My first reaction to that, is that if she discharged you before you felt like you were ready to handle this by yourself, that she's not upholding proper practice and not being professional about her viewpoint. I know a lot of this has to be cured by ourselves and our own actions, but if she hasn't provided you with the correct tools in order for you to fight this, then I see that as a failing on her behalf. I know that not everyone is susceptible to therapy, and if you feel that perhaps she's not helping you as much as you'd like, it could be a case that you need to find another therapist to help you with your situation.

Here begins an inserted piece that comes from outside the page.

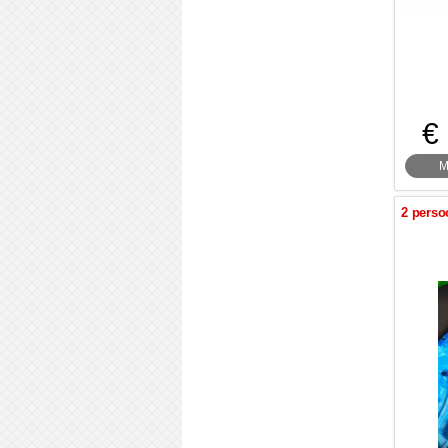
€
M
2 perso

Finding the right therapist/psychologist that suits you specifically, is just as important as the information they provide. I remember years ago I went to a therapist, and after about 4 sessions I decided to stop going to her as I felt like she didn't suit me and I felt like she wasn't helping that much. I then went to another afterwards who was a breath of fresh air and helped me hugely. It might just be the case that she's not the right therapist for you? Just a thought.

Im-Suffering
07-15-2014, 06:30 AM
Hey Superchick,

My first reaction to that, is that if she discharged you before you felt like you were ready to handle this by yourself, that she's not upholding proper practice and not being professional about her viewpoint. I know a lot of this has to be cured by ourselves and our own actions, but if she hasn't provided you with the correct tools in order for you to fight this, then I see that as a failing on her behalf. I know that not everyone is susceptible to therapy, and if you feel that perhaps she's not helping you as much as you'd like, it could be a case that you need to find another therapist to help you with your situation.

Finding the right therapist/psychologist that suits you specifically, is just as important as the information they provide. I remember years ago I went to a therapist, and after about 4 sessions I decided to stop going to her as I felt like she didn't suit me and I felt like she wasn't helping that much. I then went to another afterwards who was a breath of fresh air and helped me hugely. It might just be the case that she's not the right therapist for you? Just a thought.

Again, back to our regular scheduled programming after a brief interruption.

It is not the therapist, period. Read my post above.

Irish Sammie
07-15-2014, 07:22 AM
Depending on how comfortable you are with a particular therapist, it can potentially be reason why someone is not comfortable talking about everything depending on the therapists approach to the subject matter. You don't have the authority to say whether it is or is isn't. I'm merely providing "what if's" based on my own experience. You make some valid and correct points, but it's not the be all and end all of the correct approach.